━━━ Source records ━━━

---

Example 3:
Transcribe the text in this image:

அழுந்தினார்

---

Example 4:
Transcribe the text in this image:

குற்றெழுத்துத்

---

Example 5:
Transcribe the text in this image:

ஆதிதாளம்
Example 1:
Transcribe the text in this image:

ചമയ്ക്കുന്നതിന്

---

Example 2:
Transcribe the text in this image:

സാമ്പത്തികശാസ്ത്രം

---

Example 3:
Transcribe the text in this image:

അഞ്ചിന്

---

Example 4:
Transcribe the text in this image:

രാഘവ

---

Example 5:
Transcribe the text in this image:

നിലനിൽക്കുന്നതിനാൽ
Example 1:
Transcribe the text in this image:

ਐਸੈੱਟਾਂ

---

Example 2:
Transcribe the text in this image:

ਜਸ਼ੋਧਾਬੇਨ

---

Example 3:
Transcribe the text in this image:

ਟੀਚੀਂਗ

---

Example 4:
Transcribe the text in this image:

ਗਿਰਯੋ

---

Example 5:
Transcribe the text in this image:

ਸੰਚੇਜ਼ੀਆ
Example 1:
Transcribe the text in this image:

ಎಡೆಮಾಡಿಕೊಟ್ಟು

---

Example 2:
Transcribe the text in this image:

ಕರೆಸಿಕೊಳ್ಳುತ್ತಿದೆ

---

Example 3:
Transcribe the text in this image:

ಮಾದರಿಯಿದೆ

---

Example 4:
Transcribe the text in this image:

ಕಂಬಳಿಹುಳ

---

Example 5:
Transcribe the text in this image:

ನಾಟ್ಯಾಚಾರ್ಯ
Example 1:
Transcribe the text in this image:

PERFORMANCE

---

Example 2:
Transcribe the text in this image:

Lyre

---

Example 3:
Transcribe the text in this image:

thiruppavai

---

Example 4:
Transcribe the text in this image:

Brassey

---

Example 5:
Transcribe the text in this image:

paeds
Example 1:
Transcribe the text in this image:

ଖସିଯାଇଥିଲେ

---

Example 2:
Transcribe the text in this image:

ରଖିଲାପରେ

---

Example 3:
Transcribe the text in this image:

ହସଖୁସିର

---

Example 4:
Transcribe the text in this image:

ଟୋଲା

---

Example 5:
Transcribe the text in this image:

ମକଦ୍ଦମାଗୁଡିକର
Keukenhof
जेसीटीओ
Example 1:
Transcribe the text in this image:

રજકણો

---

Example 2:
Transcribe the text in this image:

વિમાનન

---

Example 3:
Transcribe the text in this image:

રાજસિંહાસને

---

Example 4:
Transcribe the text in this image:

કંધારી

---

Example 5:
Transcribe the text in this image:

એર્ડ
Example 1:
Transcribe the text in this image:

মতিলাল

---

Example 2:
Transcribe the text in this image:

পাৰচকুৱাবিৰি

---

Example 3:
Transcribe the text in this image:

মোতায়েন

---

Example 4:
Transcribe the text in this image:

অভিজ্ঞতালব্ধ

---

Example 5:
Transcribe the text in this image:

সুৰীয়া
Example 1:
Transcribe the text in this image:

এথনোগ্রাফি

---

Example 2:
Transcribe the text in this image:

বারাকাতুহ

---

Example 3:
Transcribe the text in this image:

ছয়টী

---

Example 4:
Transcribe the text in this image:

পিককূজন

━━━

Copy out the data above, word for word.

---

Example 3:
Transcribe the text in this image:

அழுந்தினார்

---

Example 4:
Transcribe the text in this image:

குற்றெழுத்துத்

---

Example 5:
Transcribe the text in this image:

ஆதிதாளம்
Example 1:
Transcribe the text in this image:

ചമയ്ക്കുന്നതിന്

---

Example 2:
Transcribe the text in this image:

സാമ്പത്തികശാസ്ത്രം

---

Example 3:
Transcribe the text in this image:

അഞ്ചിന്

---

Example 4:
Transcribe the text in this image:

രാഘവ

---

Example 5:
Transcribe the text in this image:

നിലനിൽക്കുന്നതിനാൽ
Example 1:
Transcribe the text in this image:

ਐਸੈੱਟਾਂ

---

Example 2:
Transcribe the text in this image:

ਜਸ਼ੋਧਾਬੇਨ

---

Example 3:
Transcribe the text in this image:

ਟੀਚੀਂਗ

---

Example 4:
Transcribe the text in this image:

ਗਿਰਯੋ

---

Example 5:
Transcribe the text in this image:

ਸੰਚੇਜ਼ੀਆ
Example 1:
Transcribe the text in this image:

ಎಡೆಮಾಡಿಕೊಟ್ಟು

---

Example 2:
Transcribe the text in this image:

ಕರೆಸಿಕೊಳ್ಳುತ್ತಿದೆ

---

Example 3:
Transcribe the text in this image:

ಮಾದರಿಯಿದೆ

---

Example 4:
Transcribe the text in this image:

ಕಂಬಳಿಹುಳ

---

Example 5:
Transcribe the text in this image:

ನಾಟ್ಯಾಚಾರ್ಯ
Example 1:
Transcribe the text in this image:

PERFORMANCE

---

Example 2:
Transcribe the text in this image:

Lyre

---

Example 3:
Transcribe the text in this image:

thiruppavai

---

Example 4:
Transcribe the text in this image:

Brassey

---

Example 5:
Transcribe the text in this image:

paeds
Example 1:
Transcribe the text in this image:

ଖସିଯାଇଥିଲେ

---

Example 2:
Transcribe the text in this image:

ରଖିଲାପରେ

---

Example 3:
Transcribe the text in this image:

ହସଖୁସିର

---

Example 4:
Transcribe the text in this image:

ଟୋଲା

---

Example 5:
Transcribe the text in this image:

ମକଦ୍ଦମାଗୁଡିକର
Keukenhof
जेसीटीओ
Example 1:
Transcribe the text in this image:

રજકણો

---

Example 2:
Transcribe the text in this image:

વિમાનન

---

Example 3:
Transcribe the text in this image:

રાજસિંહાસને

---

Example 4:
Transcribe the text in this image:

કંધારી

---

Example 5:
Transcribe the text in this image:

એર્ડ
Example 1:
Transcribe the text in this image:

মতিলাল

---

Example 2:
Transcribe the text in this image:

পাৰচকুৱাবিৰি

---

Example 3:
Transcribe the text in this image:

মোতায়েন

---

Example 4:
Transcribe the text in this image:

অভিজ্ঞতালব্ধ

---

Example 5:
Transcribe the text in this image:

সুৰীয়া
Example 1:
Transcribe the text in this image:

এথনোগ্রাফি

---

Example 2:
Transcribe the text in this image:

বারাকাতুহ

---

Example 3:
Transcribe the text in this image:

ছয়টী

---

Example 4:
Transcribe the text in this image:

পিককূজন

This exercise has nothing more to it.